The bank says ambiguous macro data leaves the market jittery about the outlook for growth and inflation.
"It is a typical feature of late-cycle environments that macro data start to become ambiguous, with some data reflecting the strong activity levels and overheating pressures associated with a tight labour market, while others foreshadow the dampening impact of the tight monetary policy normally in place at this stage of the cycle," explains the bank.
"The current episode is no exception, with recent macro data prints offering support to all four possible combinations in the growth-inflation matrix: Goldilocks, higher-for-longer, stagflation and classical slowdown."
Furthermore, analysts argue that with European cyclicals versus defensives close to a 30-year high and the European equity risk premium at the lowest since 2007, much of the good macro news is already in the price.
"We see scope for slowing growth and stay negative on European equities," adds BofA.

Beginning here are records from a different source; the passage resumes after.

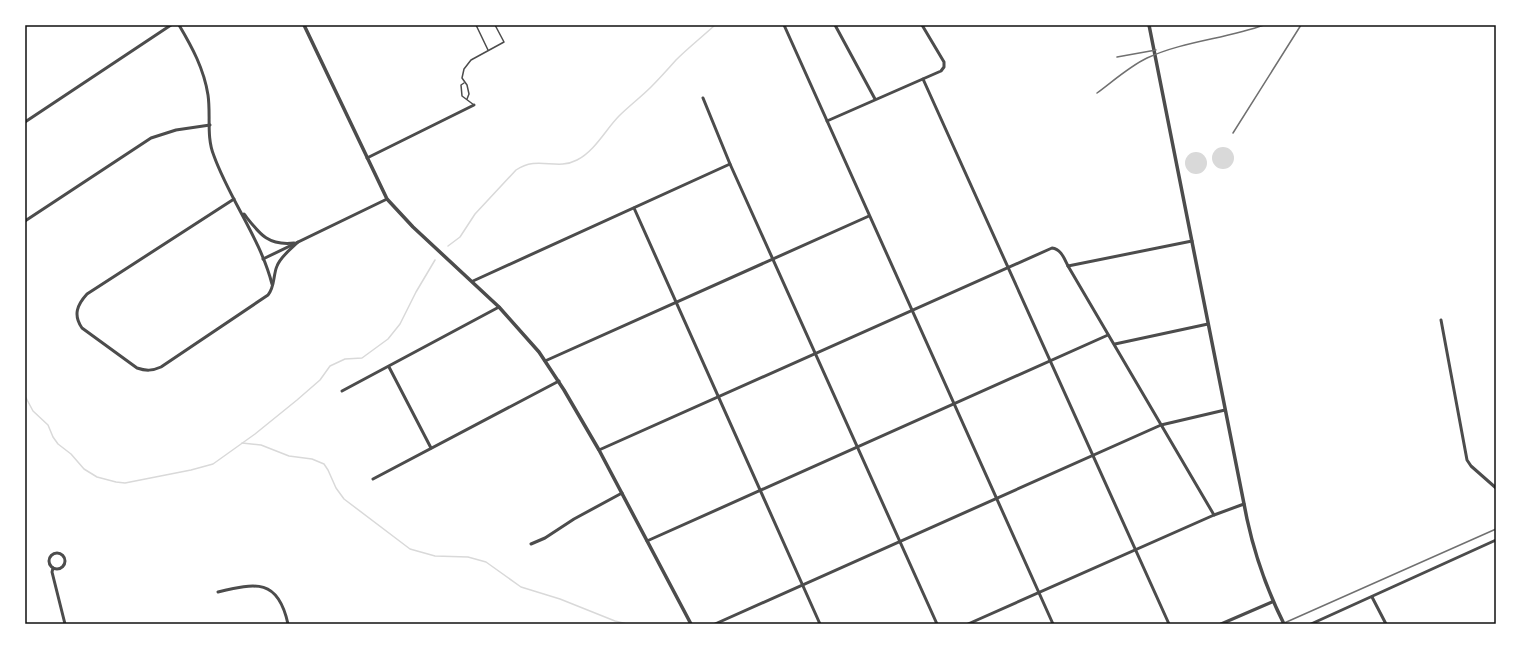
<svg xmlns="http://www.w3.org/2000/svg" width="1521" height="649" viewBox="0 0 1521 649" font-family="Georgia,serif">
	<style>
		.water { fill: #d9d9d9 }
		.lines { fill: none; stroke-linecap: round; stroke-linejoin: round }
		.stream { stroke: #d9d9d9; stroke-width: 1.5 }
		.service { stroke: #4c4c4c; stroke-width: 1.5 }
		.minor { stroke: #4c4c4c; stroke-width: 3 }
		.tertiary { stroke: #4c4c4c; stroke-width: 3.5 }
		.rail { stroke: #707070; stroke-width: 1.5 }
		.neatline { fill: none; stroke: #111; stroke-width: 1.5 }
	</style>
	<rect width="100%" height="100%" fill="#fff"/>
	<g class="water">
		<circle cx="1223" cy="158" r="11"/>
		<circle cx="1196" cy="163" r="11"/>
	</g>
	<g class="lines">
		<g class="stream">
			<path d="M448 246 460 237 475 214 516 170C538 155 556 171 577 160 595 151 606 129 619 116 629 106 641 97 651 87 660 78 668 69 676 60 688 48 702 37 715 25"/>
			<path d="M25 396 33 411 48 425 53 437 58 444 71 454 84 469 97 477 116 482 125 483 191 470 213 464 255 434 297 400 320 380 330 366 345 359 362 358 388 339 400 324 416 292 435 260"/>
			<path d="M242 443 261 445 289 456 312 459 324 464 328 470 336 488 344 499 410 549 435 556 468 557 486 562 521 587 560 599 615 621 627 624"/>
		</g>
		<g class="service">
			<path d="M476 25 488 50"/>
			<path d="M464 83 461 85 462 96 474 105"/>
			<path d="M467 99 469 94 467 85 462 78 464 69 471 60 504 42 495 25"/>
		</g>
		<g class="minor">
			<path d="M179 25C192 47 204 69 208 95 211 115 206 137 214 156 230 200 260 238 272 284"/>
			<path d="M784 25 1053 624"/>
			<path d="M835 25 875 99"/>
			<path d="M923 79 1169 624"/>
			<path d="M703 98 730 164 937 624"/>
			<path d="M827 121 941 71 944 67V62L922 25"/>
			<path d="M25 122 171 25"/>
			<path d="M367 158 474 105"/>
			<path d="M234 199 87 294C77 305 73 315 82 328L137 368C146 371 152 371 161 367L268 295C275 287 273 275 277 266 281 256 291 249 298 242"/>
			<path d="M634 208 820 624"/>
			<path d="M244 214C259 233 267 246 294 243"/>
			<path d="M25 221 151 138 176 130 210 125"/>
			<path d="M263 259 387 199"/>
			<path d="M1068 266 1214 515"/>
			<path d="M473 281 730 164"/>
			<path d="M1441 320 1467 460 1471 466 1496 488"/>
			<path d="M1115 344 1208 324"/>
			<path d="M545 361 869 216"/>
			<path d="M389 367 431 448"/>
			<path d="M342 391 499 307"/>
			<path d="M599 450 1052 248C1061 249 1064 258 1068 266L1192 241"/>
			<path d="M373 479 559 381"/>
			<path d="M647 541 1108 335"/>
			<path d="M531 544 545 538 574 519 622 493"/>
			<circle cx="57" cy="561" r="8"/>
			<path d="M53 568 52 572 65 624"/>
			<path d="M218 592C256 583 278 578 288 624"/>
			<path d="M1372 597 1386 624"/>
			<path d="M715 624 1161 425 1225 410"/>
			<path d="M968 624 1214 515 1244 504"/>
			<path d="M1221 624 1272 602"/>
			<path d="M1311 624 1496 540"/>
		</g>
		<g class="tertiary">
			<path d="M304 25 387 199 413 227 499 307 539 352 564 390 599 450 691 624"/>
			<path d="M1149 25 1247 519C1255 556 1267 590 1284 624"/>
		</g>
		<g class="rail">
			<path d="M1117 57 1156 50"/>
			<path d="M1097 93C1112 82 1130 66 1147 58 1184 41 1225 39 1264 25"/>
			<path d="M1233 133 1301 25"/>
			<path d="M1282 624 1496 529"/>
		</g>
	</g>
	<rect width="1521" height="649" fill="none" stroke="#ffffff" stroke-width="52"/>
	<rect x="26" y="26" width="1469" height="597" class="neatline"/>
</svg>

The bank says the best gauge of the global macro-cycle is the US labor market, with an increase in the unemployment rate typically signaling that the transition from late-cycle to end-of-cycle dynamics has started, with the signs historically presaging labor-market weakness in place.
In addition, analysts say that inflation has mostly unwound the undershoot to the subdued levels of supply-chain stress, implying softer inflation momentum ahead.
"As a consequence, we remain positioned for a classical slowdown, in which softening growth and fading inflation are accompanied by rising risk premia and declining EPS expectations," concludes BofA.